The world’s largest cryptocurrency, Bitcoin, took a sharp tumble on Tuesday, sliding below the $90,000 mark for the first time in more than seven months, raising fresh questions about whether the crypto rally is over.
Investors who had been riding the rise in Bitcoin, which peaked above $126,000 in October, saw their gains erased, as the coin weakened to around $89,953. Market watchers noted that a key support level near $98,000 gave way last week, triggering further selling.
The downturn is not limited to Bitcoin. The broader crypto market has shed more than a trillion dollars in value in recent weeks. According to one report, “more than $1 trillion has been wiped from the crypto market.” One recent feature noted that the drop reflected a sudden shift in sentiment rather than a long-term change in digital-asset adoption.
Macro factors appear to be weighing heavily. Diminished expectations of imminent U.S. interest-rate cuts and a general flight from riskier assets have dampened appetite for crypto. Some analysts also tie the sell-off to institutions and companies that piled into crypto during the run-up, now trimming exposure.
In Pakistan and beyond, retail investors should take note: the slide in Bitcoin could potentially mark the beginning of a bigger correction.

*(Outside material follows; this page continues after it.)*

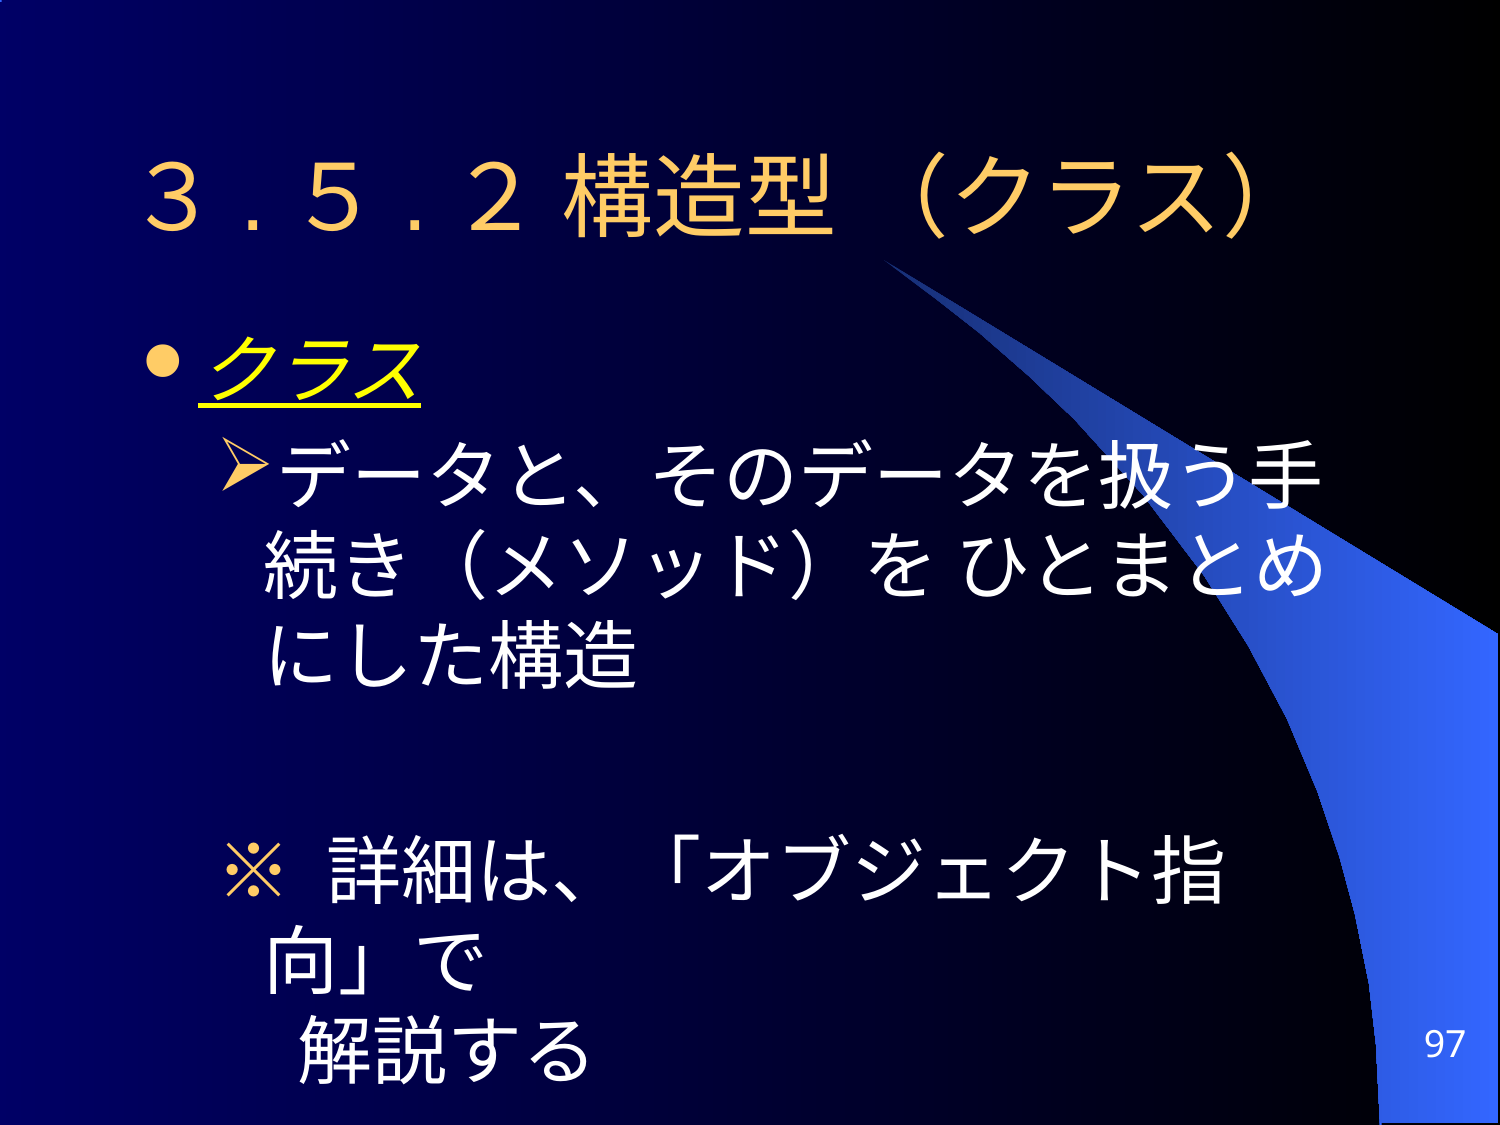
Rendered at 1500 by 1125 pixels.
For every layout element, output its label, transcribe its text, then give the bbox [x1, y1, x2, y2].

So, is the crypto rally really over? While some market players remain bullish on the long-term case for digital assets, the short-term technical signs look troubling. The next major support level cited by analysts is around $75,000. Unless sentiment improves or fresh catalysts emerge, Bitcoin and its peers may face a steeper slide.
For now, the downturn underlines how quickly the rally mood that powered crypto this year can evaporate, and serves as a reminder that the keyword “crypto rally” may now be in question.